My daughter was in her bedroom, my husband in his office, and I in my bedroom, when we made our individual calls and were connected to a robot who managed our individual hour-long theatre experiences with another theatre patron. It seems correct to refer to this event as avant garde since it was off the charts as far as any theatre performance I’ve even been to. Providing excitement in a safe environment, this production called “A Phone Call” offered theatre and the requisite intrigue.
It was not a “get to know you” call, and it was not a conversation. It was a tennis match of questions asked and answered alternately between each of us and our partners. I learned a bit about what another random theatre-attending human is like. We had to describe what we were sitting on. I had to say what year I was born and in turn she was asked if she was alive at that time. She had to describe a photo of herself as a child. I had to hum a song I knew. She had to say what was missing from her life. And then to recite something from memory, anything at all. In my daughter’s case this ended up being the Preamble to the Constitution which she’d been required to learn in middle school. I was asked if I had any tattoos, and when I said “no” I was asked why not.
It’s difficult to do this experience justice here, but as a theatre patron I liked the creative effort that went into devising questions that by virtue of the need to provide answers, skewed one’s understanding of the other person.

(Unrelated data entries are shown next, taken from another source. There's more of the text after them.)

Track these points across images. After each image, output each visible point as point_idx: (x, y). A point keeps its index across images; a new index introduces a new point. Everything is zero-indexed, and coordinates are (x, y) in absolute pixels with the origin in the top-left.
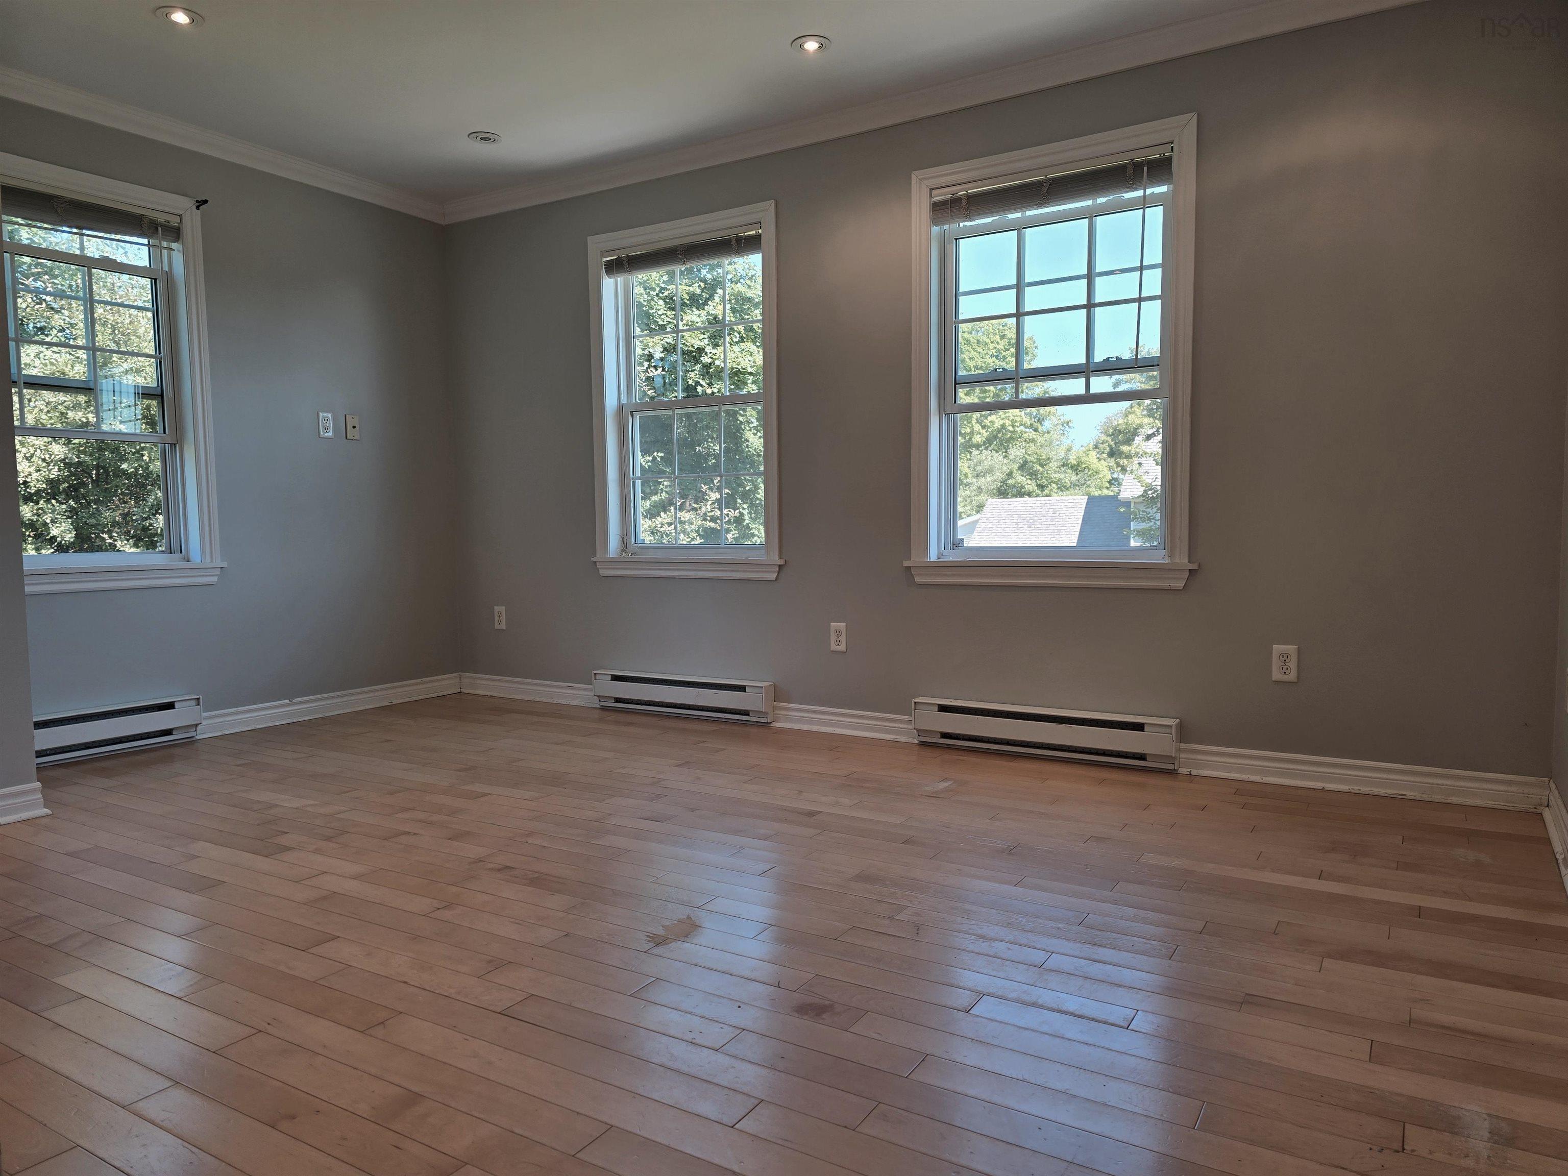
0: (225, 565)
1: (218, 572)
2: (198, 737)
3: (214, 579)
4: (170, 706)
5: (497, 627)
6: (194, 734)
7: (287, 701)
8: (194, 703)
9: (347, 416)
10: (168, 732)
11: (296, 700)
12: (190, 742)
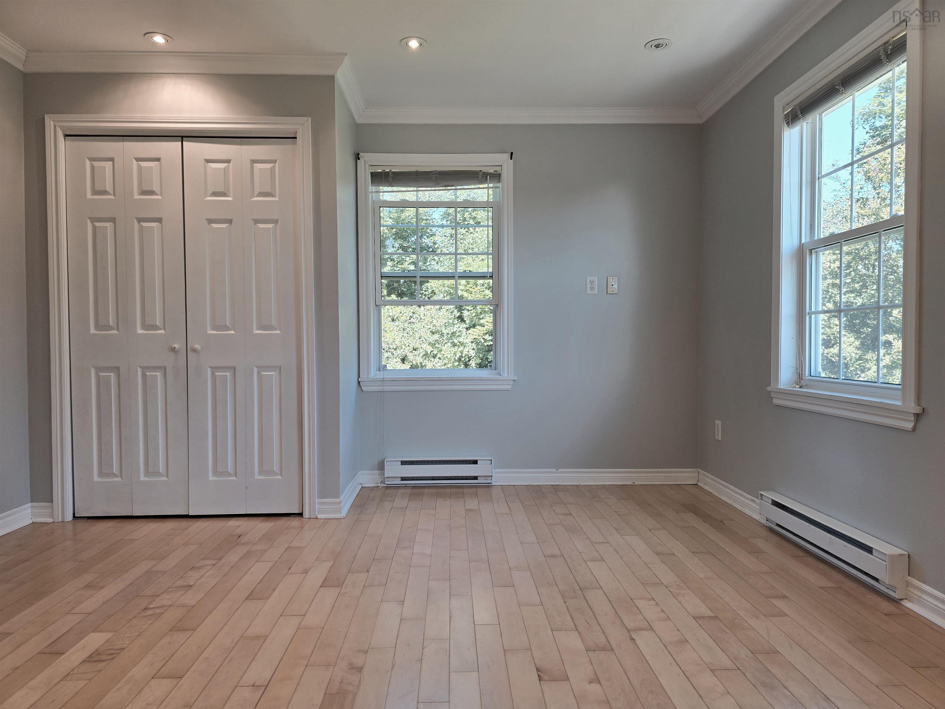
0: (516, 378)
1: (512, 383)
2: (494, 484)
3: (509, 387)
4: (475, 462)
5: (717, 437)
6: (490, 482)
7: (555, 470)
8: (489, 462)
9: (609, 278)
10: (476, 478)
11: (560, 470)
12: (489, 486)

It all seemed to revolve around the idea that it takes more than just words to know someone. The answers to questions elicited intrigue as we each got a fleeting peek into someone else’s world. When asked what we’d remember most about the other person I said it would be how my partner got choked up when asked to describe something no longer with her. She’d remember the scene I described of my father hard at work at a desk late at night.
It was fascinating and ingenious and thought-provoking and emotional. It could trick someone uncomfortable with revealing themself or looking inward into doing just that.